**WORK ITEM**
Within these entries, which lines include the string "tous"? Copy each one.
<<<<
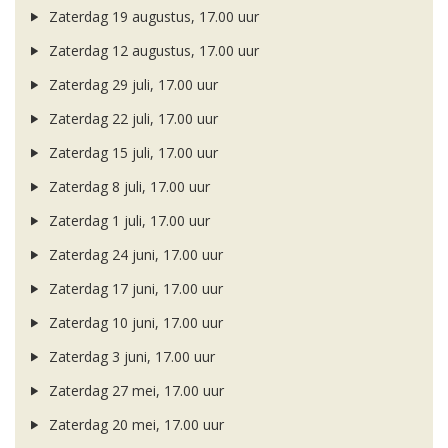
Zaterdag 19 augustus, 17.00 uur
Zaterdag 12 augustus, 17.00 uur
Zaterdag 29 juli, 17.00 uur
Zaterdag 22 juli, 17.00 uur
Zaterdag 15 juli, 17.00 uur
Zaterdag 8 juli, 17.00 uur
Zaterdag 1 juli, 17.00 uur
Zaterdag 24 juni, 17.00 uur
Zaterdag 17 juni, 17.00 uur
Zaterdag 10 juni, 17.00 uur
Zaterdag 3 juni, 17.00 uur
Zaterdag 27 mei, 17.00 uur
Zaterdag 20 mei, 17.00 uur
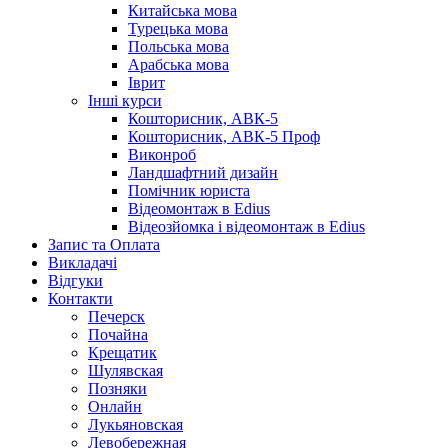
Китайська мова
Турецька мова
Польська мова
Арабська мова
Іврит
Інші курси
Кошторисник, АВК-5
Кошторисник, АВК-5 Проф
Виконроб
Ландшафтний дизайн
Помічник юриста
Відеомонтаж в Edius
Відеозйомка і відеомонтаж в Edius
Запис та Оплата
Викладачі
Відгуки
Контакти
Печерск
Почайна
Крещатик
Шулявская
Позняки
Онлайн
Лукьяновская
Левобережная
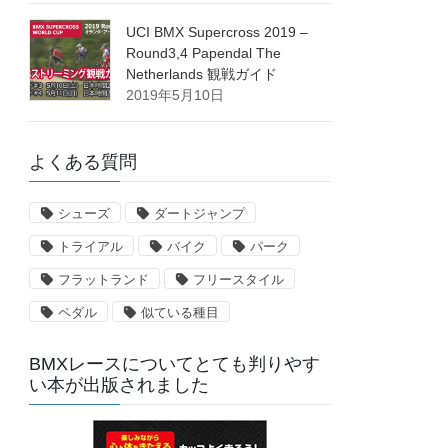
UCI BMX Supercross 2019 –
Round3,4 Papendal The
Netherlands 観戦ガイド
2019年5月10日
よくある質問
シューズ
ダートジャンプ
トライアル
バイク
パーク
フラットランド
フリースタイル
ペダル
似ている種目
BMXレースについてとても判りやす
い本が出版されました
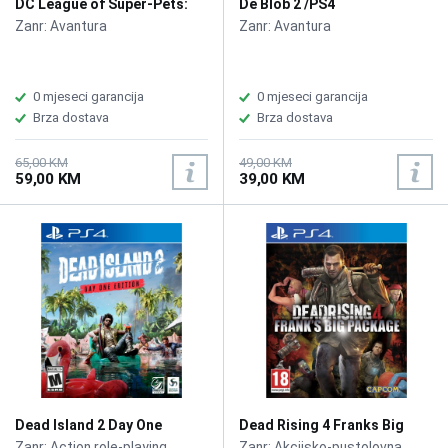
DC League of Super-Pets:
De Blob 2 /PS4
The Adventures of Krypto
Zanr: Avantura
Zanr: Avantura
and Ace /PS4
0 mjeseci garancija
0 mjeseci garancija
Brza dostava
Brza dostava
65,00 KM
49,00 KM
59,00 KM
39,00 KM
Dead Island 2 Day One
Dead Rising 4 Franks Big
Edition /PS4
Package /PS4
Zanr: Action role-playing
Zanr: Akcijsko-pustolovna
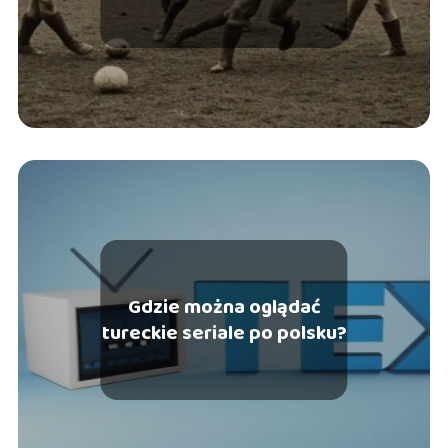
Gdzie można oglądać
tureckie seriale po polsku?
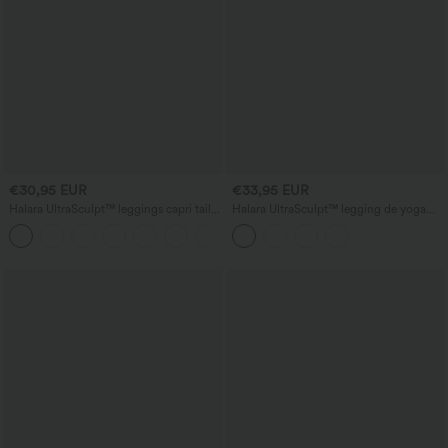
€30,95 EUR
€33,95 EUR
Halara UltraSculpt™ leggings capri taille
Halara UltraSculpt™ legging de yoga
haute, gainants avec contrôle du ventre
taille haute effet lifting fessier et
et poches pour l'entraînement
maintien du ventre, coupe bootcut, avec
poches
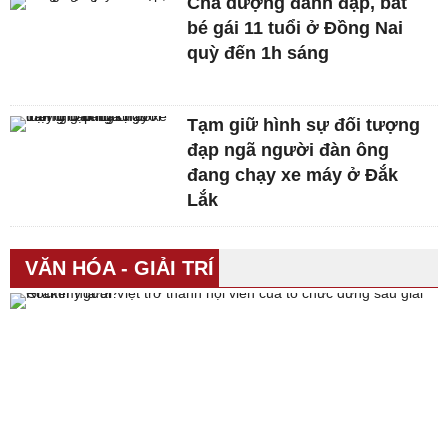
Cha dượng đánh đập, bắt
bé gái 11 tuổi ở Đồng Nai
quỳ đến 1h sáng
Tạm giữ hình sự đối tượng
đạp ngã người đàn ông
đang chạy xe máy ở Đắk
Lắk
VĂN HÓA - GIẢI TRÍ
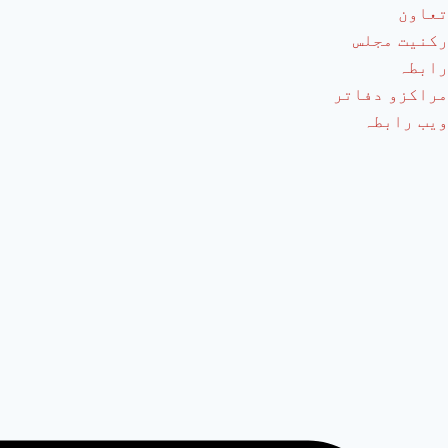
تعاون
رکنیت مجلس
رابطہ
مراکزو دفاتر
ویب رابطہ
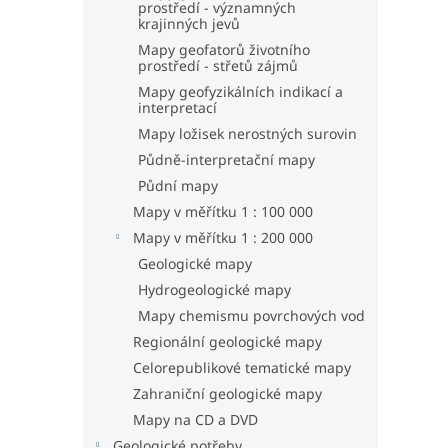
prostředí - významných
krajinných jevů
Mapy geofatorů životního
prostředí - střetů zájmů
Mapy geofyzikálních indikací a
interpretací
Mapy ložisek nerostných surovin
Půdně-interpretační mapy
Půdní mapy
Mapy v měřítku 1 : 100 000
Mapy v měřítku 1 : 200 000
Geologické mapy
Hydrogeologické mapy
Mapy chemismu povrchových vod
Regionální geologické mapy
Celorepublikové tematické mapy
Zahraniční geologické mapy
Mapy na CD a DVD
Geologické potřeby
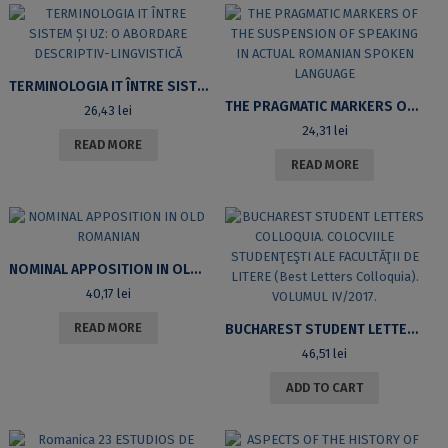
TERMINOLOGIA IT ÎNTRE SISTEM ȘI UZ: O ABORDARE DESCRIPTIV-LINGVISTICĂ
THE PRAGMATIC MARKERS OF THE SUSPENSION OF SPEAKING IN ACTUAL ROMANIAN SPOKEN LANGUAGE
26,43
lei
24,31
lei
READ MORE
READ MORE
NOMINAL APPOSITION IN OLD ROMANIAN
40,17
lei
READ MORE
BUCHAREST STUDENT LETTERS COLLOQUIA. COLOCVIILE STUDENŢEŞTI ALE FACULTĂŢII DE LITERE (BEST LETTERS COLLOQUIA). VOLUMUL IV/2017.
46,51
lei
ADD TO CART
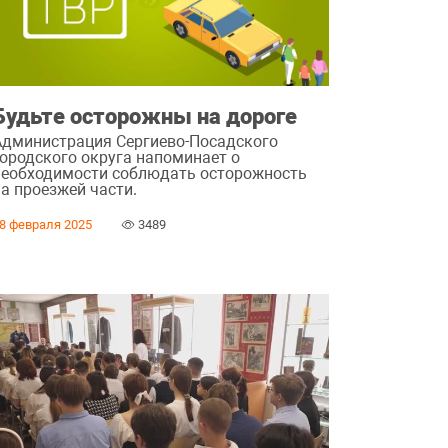
Будьте осторожны на дороге
Администрация Сергиево-Посадского
городского округа напоминает о
необходимости соблюдать осторожность
на проезжей части.
8 февраля 2025
3489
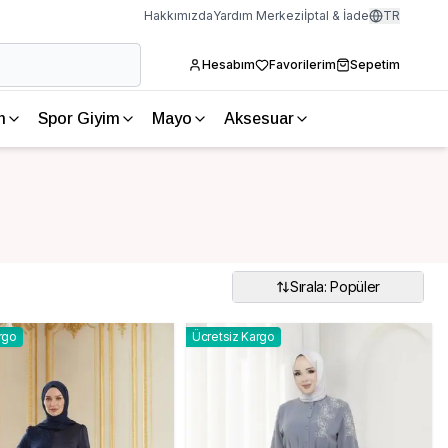
Hakkımızda
Yardım Merkezi
İptal & İade
TR
Hesabım
Favorilerim
Sepetim
m
Spor Giyim
Mayo
Aksesuar
Sırala: Popüler
rgo
Ücretsiz Kargo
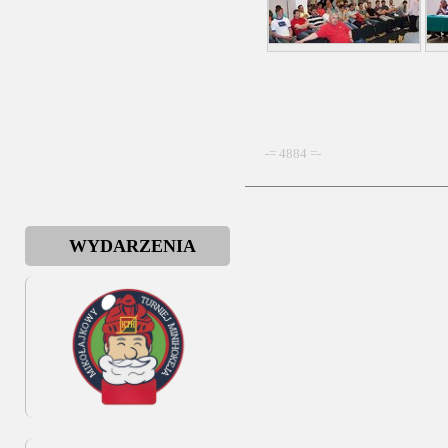
-= 4884 =-
WYDARZENIA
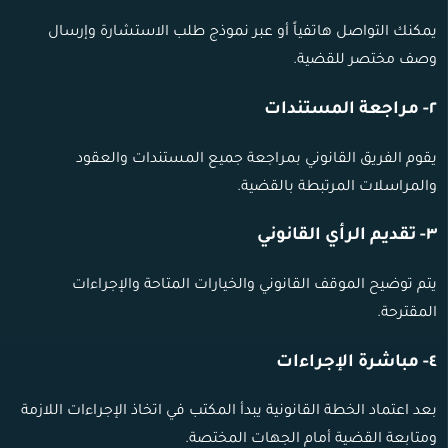
يمكنك التواصل هاتفياً أو عبر نموذج طلب الاستشارة وإرسال
وصف مختصر للقضية.
٢- مراجعة المستندات
يقوم الفريق القانوني بمراجعة جميع المستندات والعقود
والمراسلات المرتبطة بالقضية.
٣- تقديم الرأي القانوني
يتم توضيح الموقف القانوني والخيارات المتاحة والإجراءات
المقترحة.
٤- مباشرة الإجراءات
بعد اعتماد الخطة القانونية يبدأ المكتب في اتخاذ الإجراءات اللازمة
ومتابعة القضية أمام الجهات المختصة.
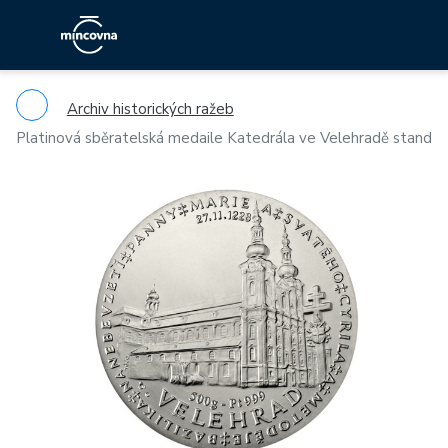
Archiv historických ražeb
Platinová sběratelská medaile Katedrála ve Velehradě stand
Previous
Ne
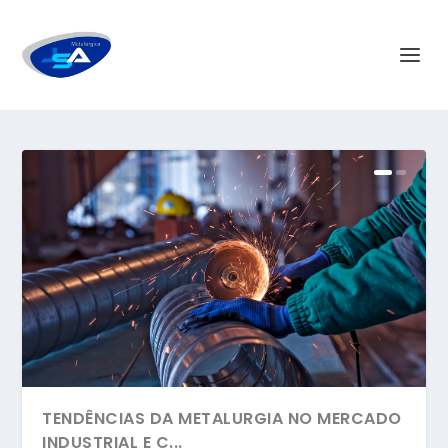
TENDÊNCIAS DA METALURGIA NO MERCADO
INDUSTRIAL E C...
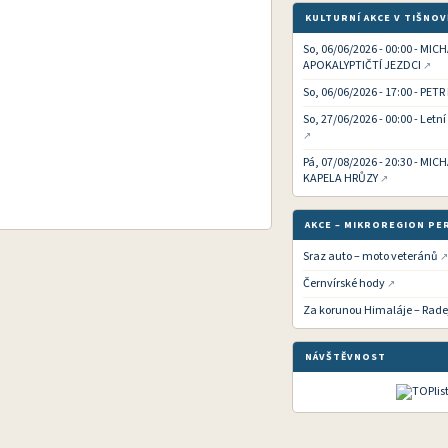
KULTURNÍ AKCE V TIŠNOV
So, 06/06/2026 - 00:00 - MIC
APOKALYPTIČTÍ JEZDCI
So, 06/06/2026 - 17:00 - PETR
So, 27/06/2026 - 00:00 - Letn
Pá, 07/08/2026 - 20:30 - MI
KAPELA HRŮZY
AKCE – MIKROREGION PE
Sraz auto – moto veteránů
Černvírské hody
Za korunou Himaláje – Rade
NÁVŠTĚVNOST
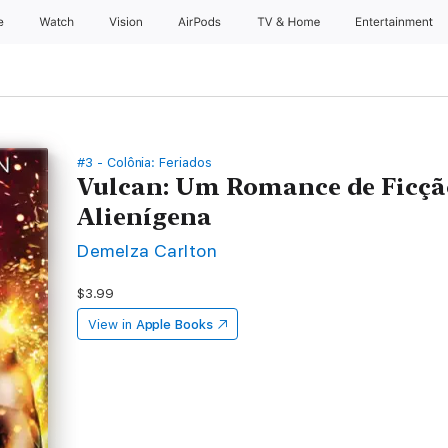
e
Watch
Vision
AirPods
TV & Home
Entertainment
#3 - Colônia: Feriados
Vulcan: Um Romance de Ficção
Alienígena
Demelza Carlton
$3.99
View in
Apple Books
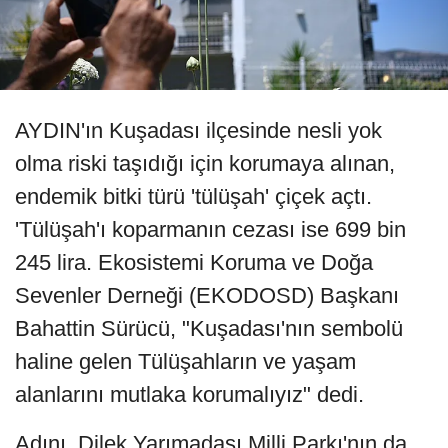
AYDIN'ın Kuşadası ilçesinde nesli yok
olma riski taşıdığı için korumaya alınan,
endemik bitki türü 'tülüşah' çiçek açtı.
'Tülüşah'ı koparmanın cezası ise 699 bin
245 lira. Ekosistemi Koruma ve Doğa
Sevenler Derneği (EKODOSD) Başkanı
Bahattin Sürücü, "Kuşadası'nın sembolü
haline gelen Tülüşahların ve yaşam
alanlarını mutlaka korumalıyız" dedi.
Adını, Dilek Yarımadası Milli Parkı'nın da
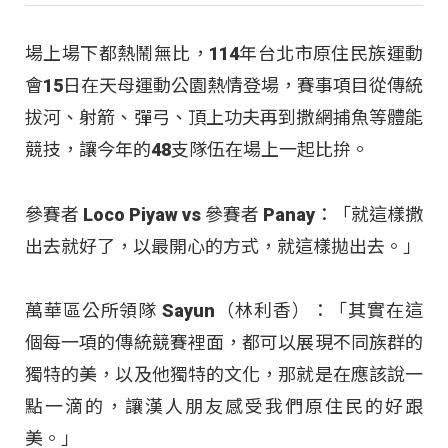
場上場下都熱鬧無比，114年台北市原住民族運動
會15日在天母運動公園熱情登場，賽事項目從傳統
拔河、射箭、彈弓、頂上功夫再到撒網捕魚等體能
競技，讓今年的48支隊伍在場上一起比拚。
參賽者 Loco Piyaw vs 參賽者 Panay：「就這樣撒
出去就好了，以最開心的方式，就這樣拋出去。」
萬華區公所領隊 Sayun（林利香）：「其實在這
個每一項的傳統競賽裡面，都可以展現不同族群的
獨特的美，以及他獨特的文化，那就是在應該說一
點一滴的，讓漢人朋友感受我們原住民的好跟
美。」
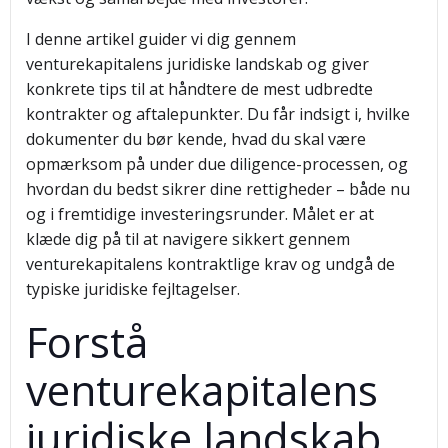
I denne artikel guider vi dig gennem
venturekapitalens juridiske landskab og giver
konkrete tips til at håndtere de mest udbredte
kontrakter og aftalepunkter. Du får indsigt i, hvilke
dokumenter du bør kende, hvad du skal være
opmærksom på under due diligence-processen, og
hvordan du bedst sikrer dine rettigheder – både nu
og i fremtidige investeringsrunder. Målet er at
klæde dig på til at navigere sikkert gennem
venturekapitalens kontraktlige krav og undgå de
typiske juridiske fejltagelser.
Forstå
venturekapitalens
juridiske landskab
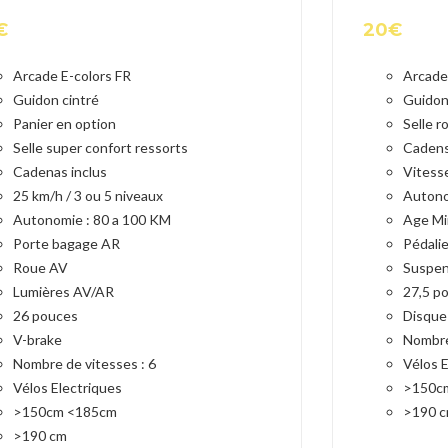
€
20
€
Arcade E-colors FR
Arcad
Guidon cintré
Guidon
Panier en option
Selle 
Selle super confort ressorts
Cadens
Cadenas inclus
Vitess
25 km/h / 3 ou 5 niveaux
Autono
Autonomie : 80 a 100 KM
Age Mi
Porte bagage AR
Pédalie
Roue AV
Suspen
Lumières AV/AR
27,5 p
26 pouces
Disque
V-brake
Nombre
Nombre de vitesses : 6
Vélos E
Vélos Electriques
>150c
>150cm <185cm
>190 
>190 cm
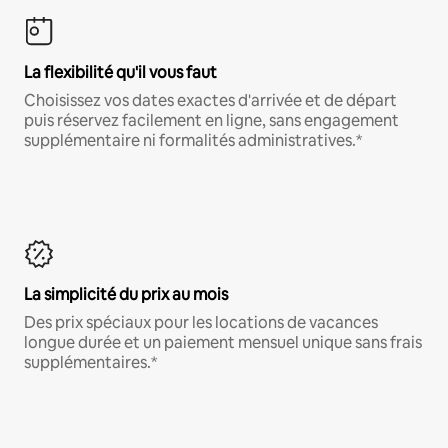
La flexibilité qu'il vous faut
Choisissez vos dates exactes d'arrivée et de départ
puis réservez facilement en ligne, sans engagement
supplémentaire ni formalités administratives.*
La simplicité du prix au mois
Des prix spéciaux pour les locations de vacances
longue durée et un paiement mensuel unique sans frais
supplémentaires.*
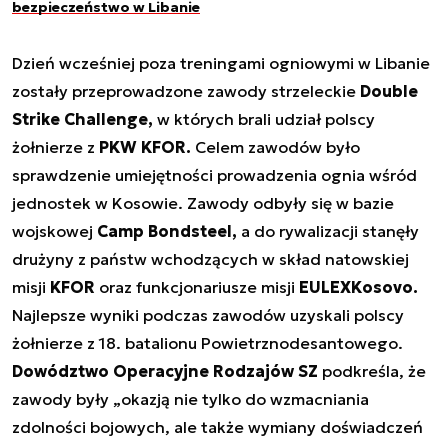
bezpieczeństwo w Libanie
Dzień wcześniej poza treningami ogniowymi w Libanie
zostały przeprowadzone zawody strzeleckie
Double
Strike Challenge,
w których brali udział polscy
żołnierze z
PKW KFOR.
Celem zawodów było
sprawdzenie umiejętności prowadzenia ognia wśród
jednostek w Kosowie. Zawody odbyły się w bazie
wojskowej
Camp Bondsteel,
a do rywalizacji stanęły
drużyny z państw wchodzących w skład natowskiej
misji
KFOR
oraz funkcjonariusze misji
EULEXKosovo.
Najlepsze wyniki podczas zawodów uzyskali polscy
żołnierze z 18. batalionu Powietrznodesantowego.
Dowództwo Operacyjne Rodzajów SZ
podkreśla, że
zawody były „okazją nie tylko do wzmacniania
zdolności bojowych, ale także wymiany doświadczeń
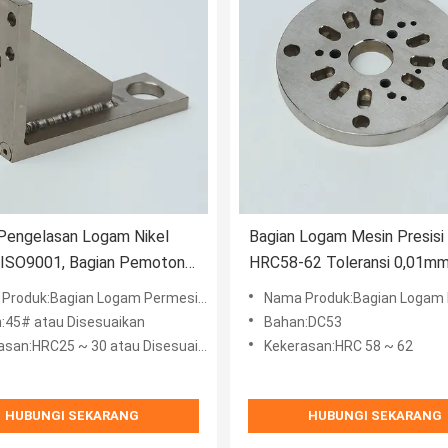
Pengelasan Logam Nikel
Bagian Logam Mesin Presis
g ISO9001, Bagian Pemotong
HRC58-62 Toleransi 0,01m
ultifungsi
uk:Bagian Logam Permesinan- Rakitan Pengelasan
Nama Produk:Bagian Logam
:45# atau Disesuaikan
Bahan:DC53
san:HRC25 ~ 30 atau Disesuaikan
Kekerasan:HRC 58 ~ 62
HUBUNGI SEKARANG
HUBUNGI SEKARANG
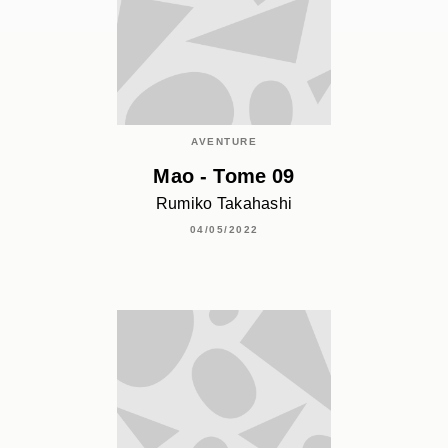
AVENTURE
Mao - Tome 09
Rumiko Takahashi
04/05/2022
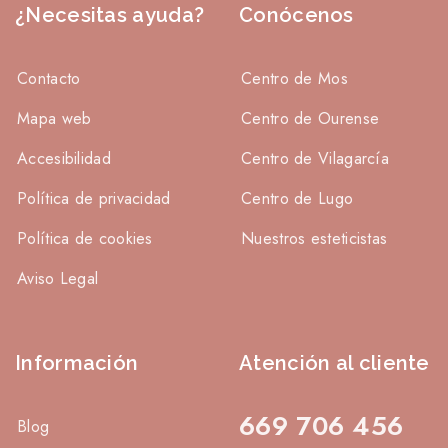
¿Necesitas ayuda?
Conócenos
Contacto
Centro de Mos
Mapa web
Centro de Ourense
Accesibilidad
Centro de Vilagarcía
Política de privacidad
Centro de Lugo
Política de cookies
Nuestros esteticistas
Aviso Legal
Información
Atención al cliente
669 706 456
Blog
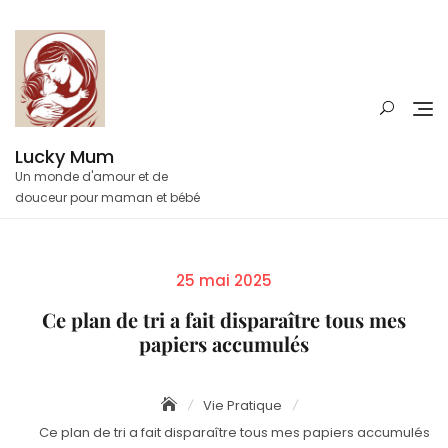
Skip
to
content
Lucky Mum
Un monde d'amour et de
douceur pour maman et bébé
Posted
25 mai 2025
on
Ce plan de tri a fait disparaître tous mes
papiers accumulés
Vie Pratique
Ce plan de tri a fait disparaître tous mes papiers accumulés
>>>>
**EXERCISE OUTPUT**
Ce plan de tri a fait disparaître tous mes
Ce plan de tri a fait disparaître tous mes papiers accumulés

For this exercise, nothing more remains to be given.